### TEXT EXTRACT:
* * * * * * * * *

Libya: NATO Ends Mission

NATO Ends Libya Mission

TRIPOLI, Libya — NATO's triumphant, 7-month air campaign against Libya ended Monday, setting the country on the path to a democratic transition less than two weeks after the capture and killing of ousted dictator Moammar Gadhafi.

The alliance turned down a Libyan request to extend the protective umbrella for a few more weeks, apparently eager to exit on a high note and wrap up a costly mission at a time of financial austerity.

The relatively quick victory in Libya represented a major boost for a Cold War alliance bogged down in a 10-year war in Afghanistan, a 12-year mission in Kosovo and the seemingly never-ending anti-piracy operation off the Somali coastline.

The operation's critics – including Russia, China and the African Union – have argued that NATO misused the limited U.N. resolution imposing a no-fly zone and authorizing the protection of civilians as a pretext to promote regime change.

But with alliance airstrikes helping open the way on the battlefield following a lengthy stalemate, revolutionary forces eventually captured Tripoli in late August and brought an end to the war with the death of Gadhafi on Oct. 20.

"Together, we succeeded. Libya is finally free," NATO chief Anders Fogh Rasmussen told a joint news conference in Tripoli with Mustafa Abdul-Jalil, Libya's interim leader.

Addressing the Libyans, he said: "You acted to change your history and your destiny. We acted to protect you."

In the past seven months, NATO warplanes flew 26,000 sorties, including more than 9,600 strike missions, destroying more than 1,000 tanks, vehicles, and guns.

U.S. planes flew a quarter of those missions, mostly in support roles such as air refueling and surveillance of the battlefields, while the European allies and four partner nations conducted the vast majority of ground attacks.

As NATO pulled out, Libya's leadership, the 51-member National Transitional Council, was taking another step toward a democratic system, to be operational within two years. The council chose a new prime minister, U.S.-educated electrical engineer Abdurrahim el-Keib, who is to appoint a new government that will pave the way for general elections.

El-Keib, an NTC member from Tripoli with a doctorate from North Carolina State University, said he would appoint the government within two weeks.

The new government will oversee the drafting of a constitution. The NTC started out as an impromptu group of anti-Gadhafi activists, but evolved into a more carefully chosen interim government after the fall of the Gadhafi regime, said Jalal el-Gallal, an NTC spokesman.

* * * * * * * * *

### DATASET CONTENT:
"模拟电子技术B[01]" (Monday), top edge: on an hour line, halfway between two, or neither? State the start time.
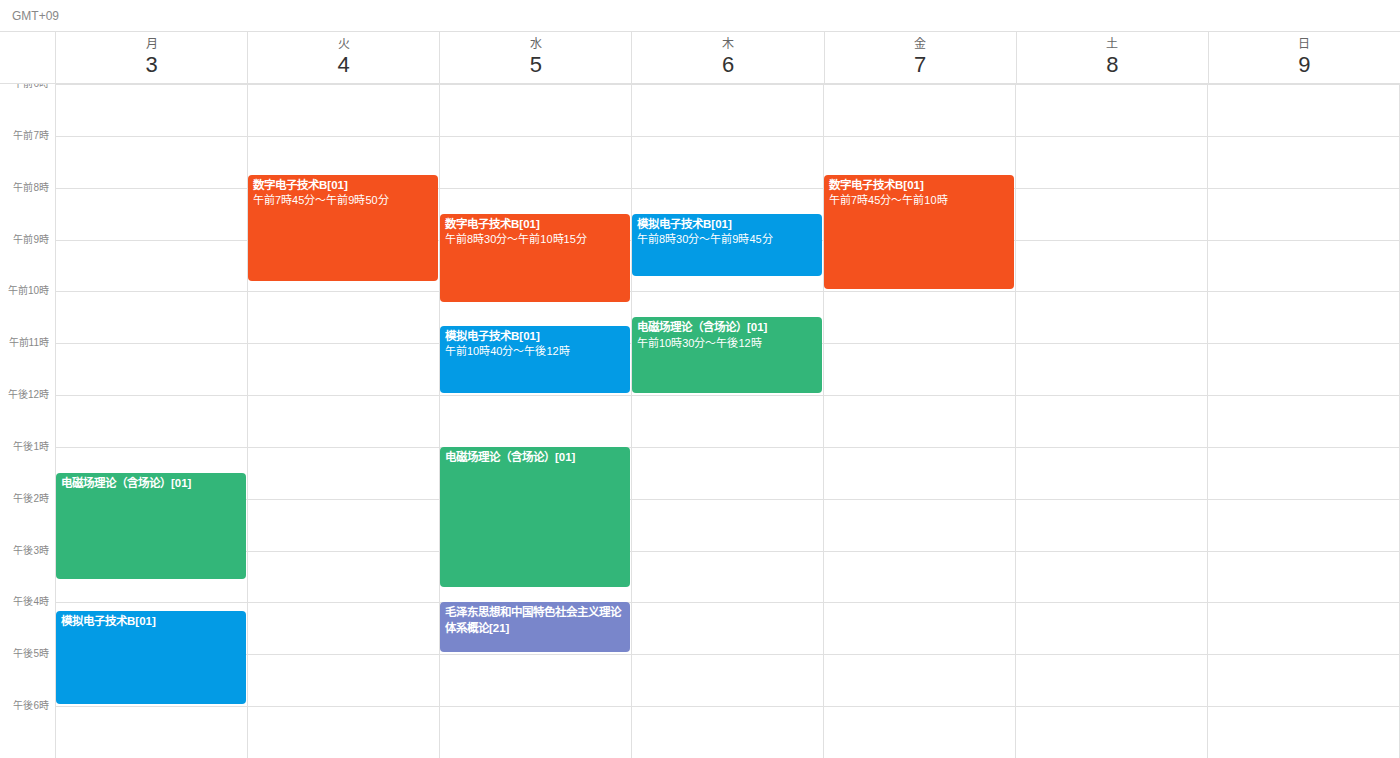
4:10 PM -- neither: 10 minutes below the 4 PM line and 50 minutes above the 5 PM line.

* * * * * * * * *

### GOALS:
**A.** In the news report on NATO ending its Libya mission, how many sorties did NATO warplanes fly over the seven months?
**B.** Extend the news report on NATO ending its Libya mission with a few more paragraphs in the same style, starting after its last sentence.

### IN RESPONSE:
**A.** 26,000 sorties

**B.**
Fogh Rasmussen, the NATO chief, suggested the possibility of a future partnership with a democratic Libya, but made clear that NATO is ending its role. Asked about reports of unsecured weapons sites across Libya, Fogh Rasmussen said that "it is now primarily the responsibility of the new authorities in Libya to make sure that weapons are properly secured."

Abdul-Jalil confirmed the presence of chemical weapons sites, and said foreign inspectors were arriving later this week to deal with the issue.

Libyan leaders had requested an extension of NATO protection for a few more weeks, but Libyan officials said that was turned down. NATO leaders have repeatedly emphasized that although overall the campaign went very well, the conflict placed a significant burden on some alliance capabilities.

"I think the critical resource that was stretched in the course of this was intelligence, surveillance, and reconnaissance," Adm. James Stavridis, NATO's top military commander, told The Associated Press in Brussels.

Some senior officers in NATO suggested the alliance needed to extract itself quickly from at least one of those engagements at a time when defense budgets in Europe and the United States are being slashed as part of public spending cuts and other austerity measures designed to deal with the economic crisis.

"Within the alliance ... we're concurrently doing Afghanistan, Libya for the past seven months, the Balkans, piracy (and) a counter terrorism operation in the Mediterranean," said Stavridis, who as the Supreme Allied Commander has ultimate responsibility for the wars and all other operations.

He noted that Libya represented the first completion of a NATO operation.

Asked whether NATO would possibly be providing training for the new Libyan army, Stavridis said that the focus of international assistance to Libya should be on a bilateral basis with Arab and Western nations.

"At the moment there's no discussion with in NATO about a follow-on role," he said. "We're not planning on anything nor have we been tasked with anything at this point."

The ouster of Gadhafi would not have been possible without NATO.

In the early days of the armed rebellion, anti-Gadhafi fighters rapidly seized territory, particularly in Libya's east, but quickly lost ground again, and by late March, Gadhafi's troops were advancing toward the rebellion's stronghold, the eastern city of Benghazi.

NATO interceded, armed with a U.N. Security Council mandate to protect Libyan civilians, and flew its first bombing sorties at the end of March. However, the alliance often appeared to be doing much more than shielding civilians.

It worked closely with revolutionary forces, its airstrikes of regime targets paving the way for rebel advances in those areas. It also widened the range of targets, going not just after tanks and rocket launchers, but also symbols of the Gadhafi regime, including his sprawling residential and government complex, Bab al-Aziziyah, in downtown Tripoli.

At one point, NATO bombed Libyan naval vessels after the Libyan navy tried to mine the harbor of the besieged rebel-held port of Misrata and tried to carry out attacks on shipping there.

With the end of NATO's Libya mission, the alliance has faced some calls to intervene in Syria's uprising.

But Fogh Rasmussen said NATO has no intention to get involved in Syria.

"I can completely rule that out," he said. "Having said that, I strongly condemn the crackdowns on the civilian population in Syria. What has happened in Libya sends a clear signal to autocratic regimes all over the world – you cannot neglect the will of the people."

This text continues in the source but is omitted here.